Food Safety Program
The Ohio Uniform Food Safety Code was updated March 1, 2019
1. Program Information
The Highland County Health Department’s Environmental Health’s Food Safety Division is responsible for licensing the following food facilities within our county:
• Food Service Operations (FSO) & Temporary FSOs
• Retail Food Establishments (RFE) & Temporary RFEs
• Mobiles FSOs & RFEs
• Vending Locations
• Micro Markets
Sanitarians inspect these facilities as to their compliance to the Ohio Uniform Food Safety Code. Along with general inspections, sanitarians investigate food related complaints, and provide educational talks/programs as it relates to safe food handling and food code compliance.
• Ohio Revised Code 3717 - RFEs & FSOs
• Ohio Revised Code Chapter 3717.22 - EXEMPTIONS for RFEs
• Ohio Revised Code Chapter 3717.42 -EXEMPTIONS for FSOs
3. Food Safety Websites:
• Ohio Department of Commerce –Liquor Licensing, State Fire Marshall, Building Code, etc.
Spanish Language Resources
4. Forms, Publications, and Applications
Our website is currently under construction. Please contact our office to receive the appropriate application.
Facility and Equipment Plan Review application packets are available for:
• Temporary FSO.RFE
The basic Facility and Equipment Plan Review process is:
1) Submit a Facility and Equipment Plan Review form, with applicable supporting documentation (ex. plans, equipment list, menu, etc.) and the appropriate plan review fee, if applicable, to this office.
Note: This office will act upon the plans within 30 days.
Make sure to contact all other applicable agencies (ie Building, Plumbing, Fire, EPA, etc.) for their required licensing/permitting process.
2) When you are near completion of your business, contact this office to schedule one or more pre-licensing inspections. Any items listed during the inspection(s) will need to be corrected.
3) Fill out, sign and date an Application for a License to Conduct a Food Service Operation or Retail Food Establishment and submit the associated licensing fee to this office for approval.
4) A copy of final approvals from other applicable agencies will need to be available for review prior to final licensing.
5) A final licensing inspection will need to be scheduled. Usually the licenses is issued at this time if everything is in order.
5. Frequently Asked Questions
• What is the process to open a food facility in Highland County?
It is best to contact this office so that a sanitarian within the food safety division can help you determine type of license you will need and to determine if other agencies (Building Department, Fire Department, Plumbing Department, ODA, Ohio EPA, etc.) will need to be involved.
• Does Highland County use a grading or rating system for its facilities?
No. All food inspection reports are public record, and are available for public viewing at the health department.
• How do I know that a restaurant is safe to eat at?

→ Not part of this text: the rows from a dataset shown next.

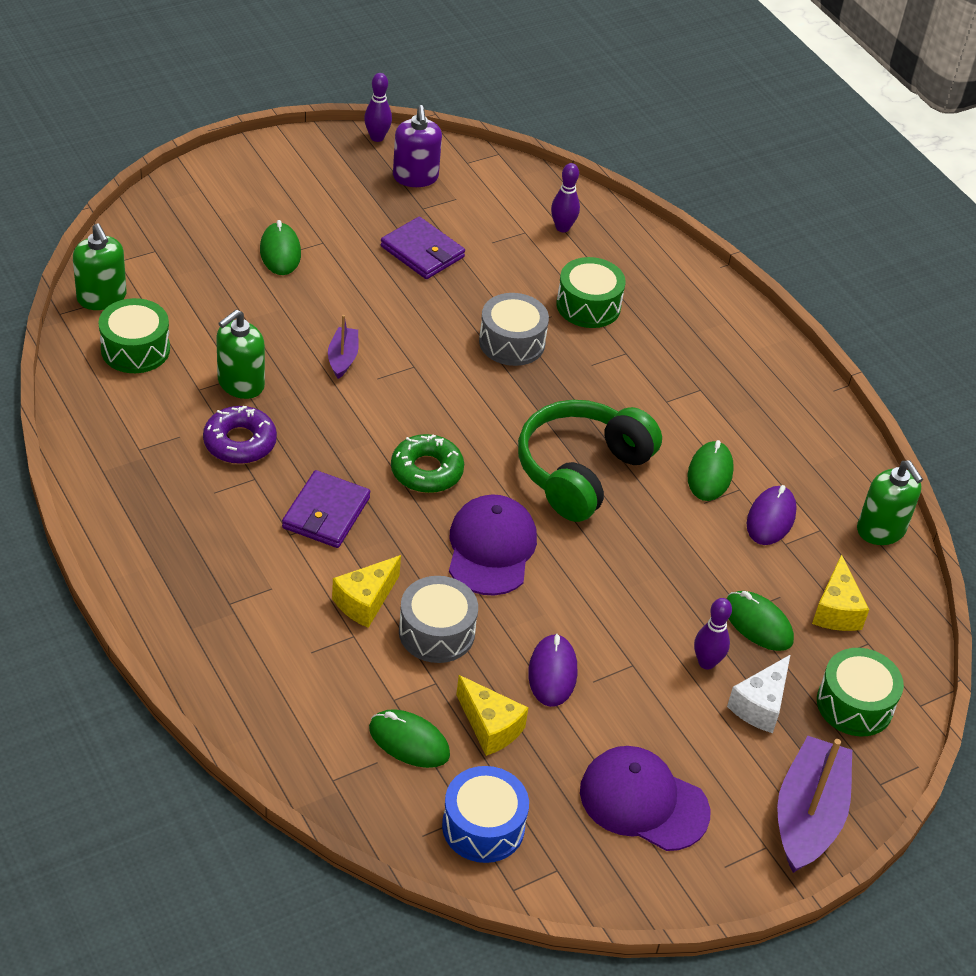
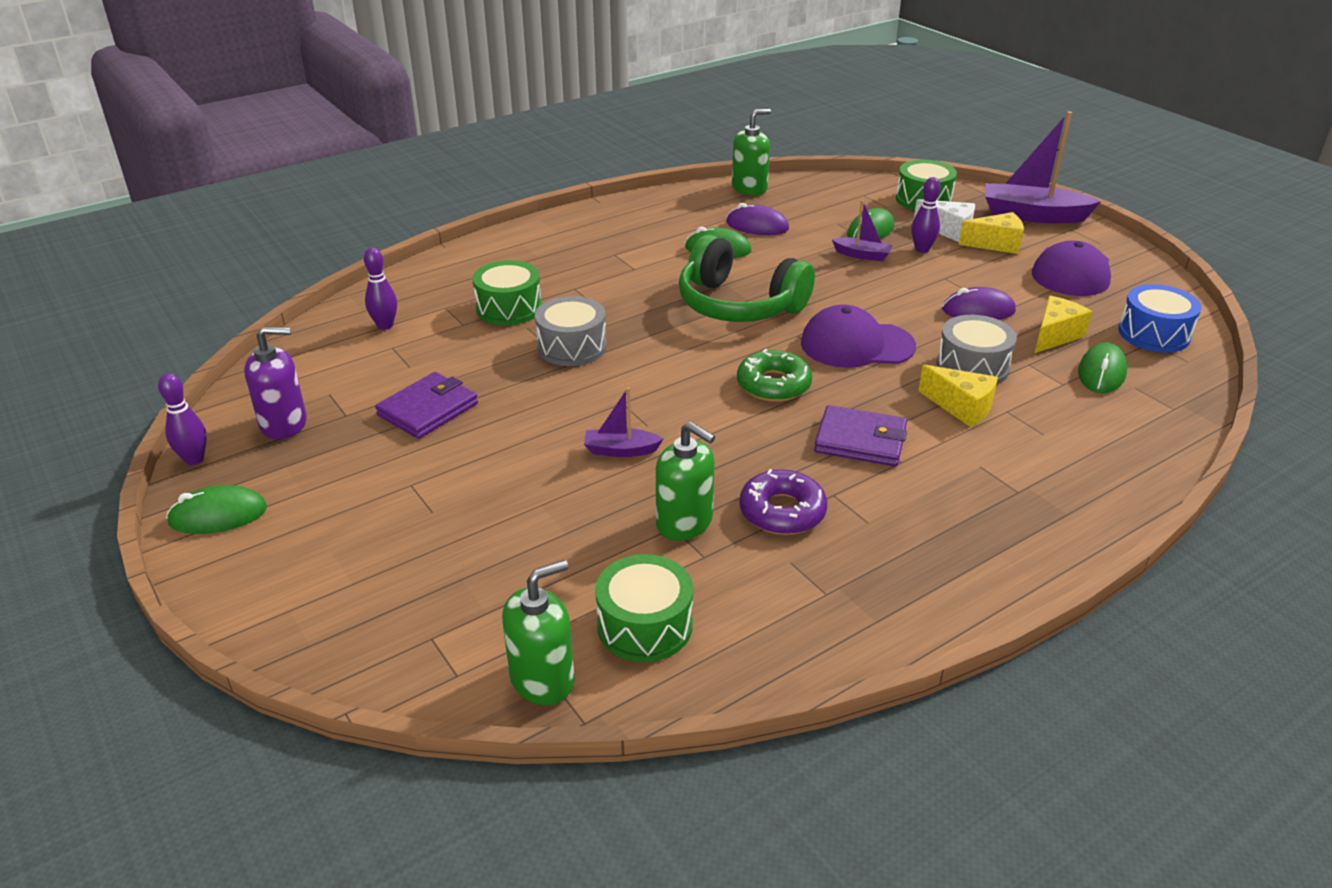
camera: 90 degrees left, 10 degrees down
green mouse [260,220,301,275] -> green mouse moved to [166,485,267,534]
yellow cheese [812,554,869,631] -> yellow cheese moved to [958,212,1024,254]
none -> purple boat [832,200,893,261]

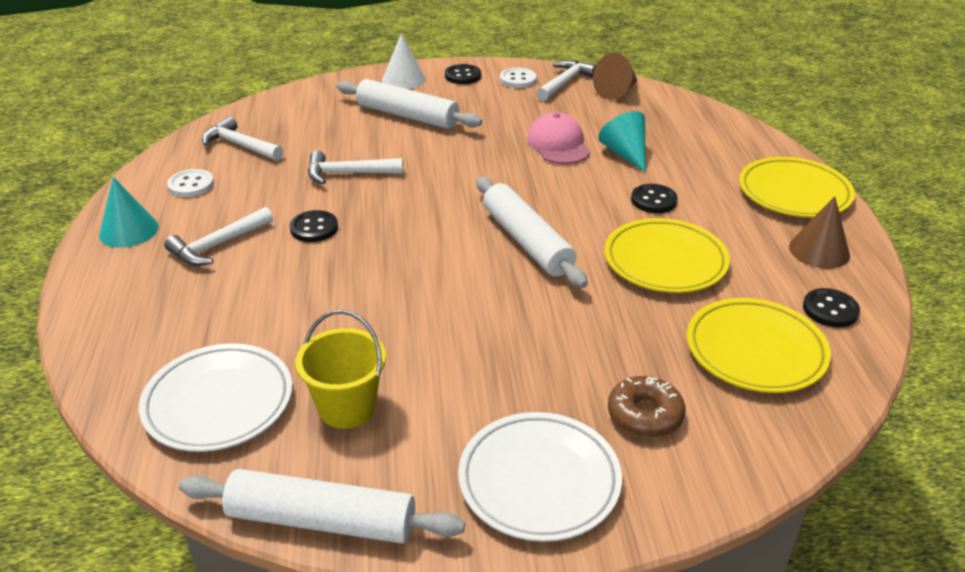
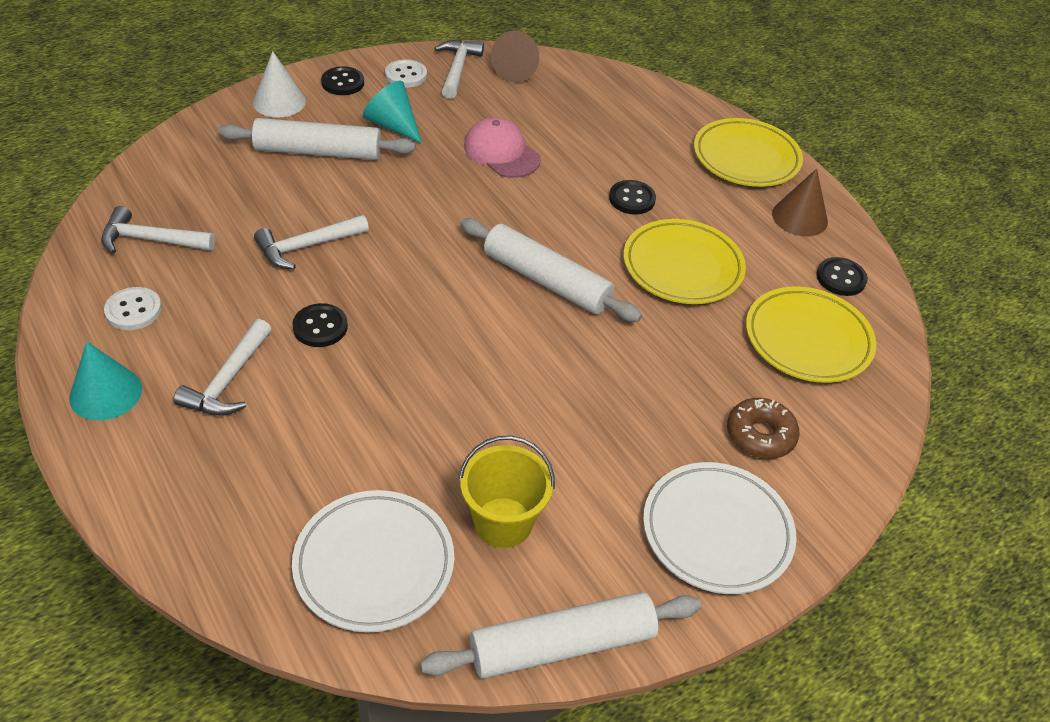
camera: 30 degrees left, 10 degrees up
turquoise cone [598,111,646,172] -> turquoise cone moved to [363,81,422,144]

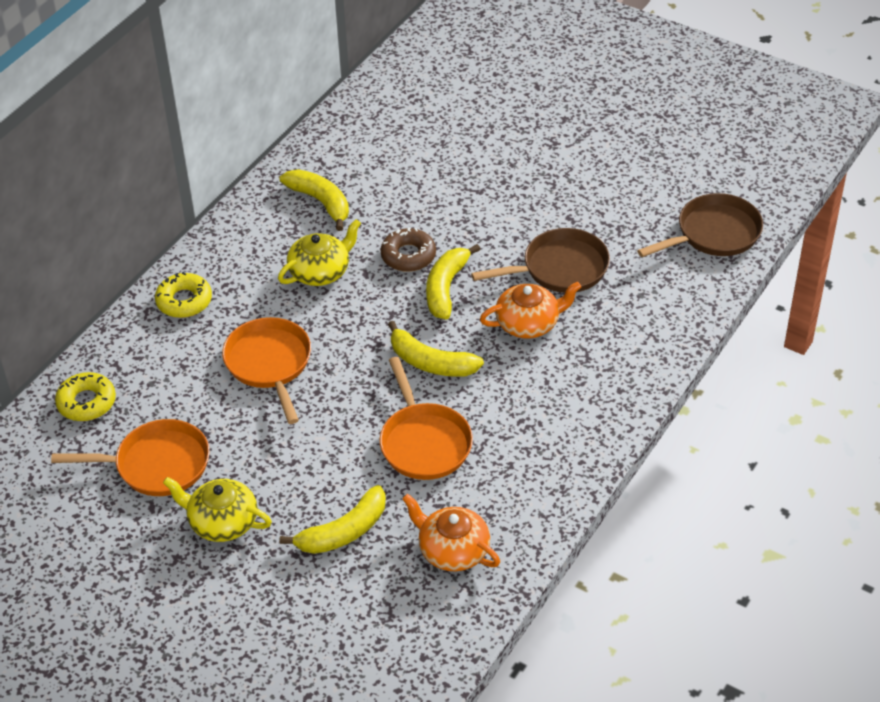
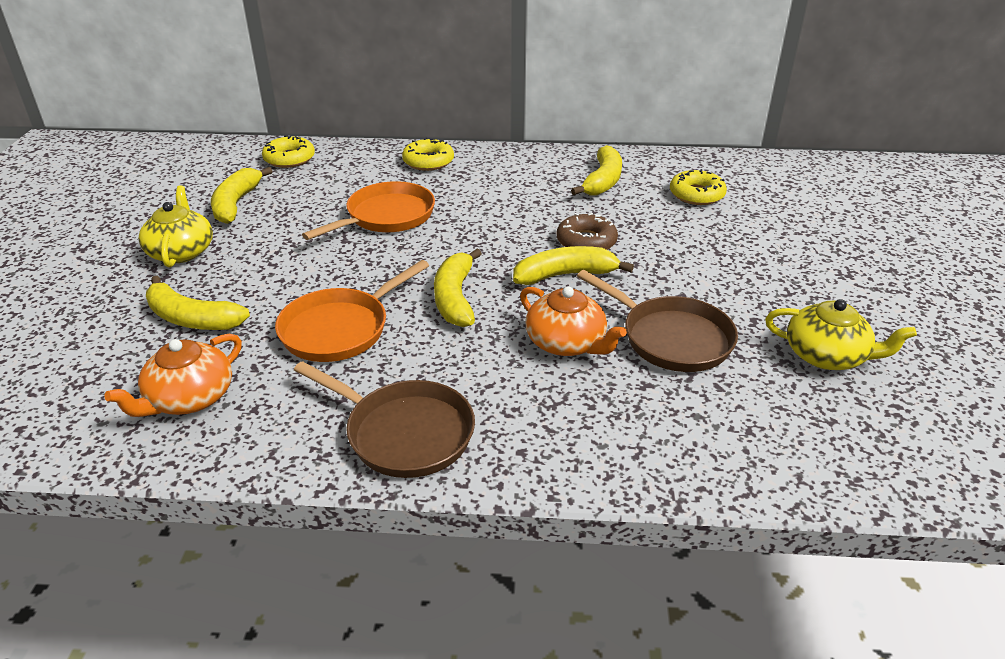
camera: 60 degrees right, 10 degrees down
orange pan [51,419,210,496] -> yellow banana [211,167,272,224]
yellow teapot [278,219,361,286] -> yellow teapot moved to [765,299,917,370]
orange teapot [402,494,500,571] -> orange teapot turned 150 degrees counterclockwise [104,334,242,417]
brown pan [637,193,763,257] -> brown pan moved to [294,361,475,478]
none -> yellow donut [670,169,727,205]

All licensed restaurants in Highland County are required to be inspected 1 or more times per year by the Highland County Health Department to verify that the facility is in compliance with Ohio Food Safety Regulations.
• How do I make a complaint about a restaurant, grocery store, vending site, mobile concession, or other food facility?
The complaint should be directed to the health department in which the facility is located if outside of Highland County. For complaints on facilities located within our county you may contact this office via mail, phone, email, or fax with the complaint and contact information.
• When do food workers need to wear gloves?
For the most part it is whenever handling ready-to-eat foods (sandwiches, deli meats, baked products, washed fruits or vegetables, etc.), or if they have open wounds on their hands. Some foods are exempt from this rule.
• How can I receive training in food safety?
There are many different organizations that provide certified food safety training. Contact your local college and review reputable internet sources for more information. For Level I or II Ohio Certification training see link above to see state approved providers.
• How long after I eat contaminated food will I feel sick?
You may or may not get sick from contaminated food. The length of time varies with the type of contaminant (bacteria, virus, toxins, etc.) from immediately to several days.
• How cold should I keep my food at home?
At least 41 degrees F or below. Having a thermometer in you refrigerator can help you to ensure that the temperature is in a safe zone.
• How hot should I cook my foods?
The temperature requirements vary depending on the food. For specific food temperatures, look at the food safety chart link under the publications section.
• What are the most important things I can do for food safety?
Wash your hands, cook and store food properly.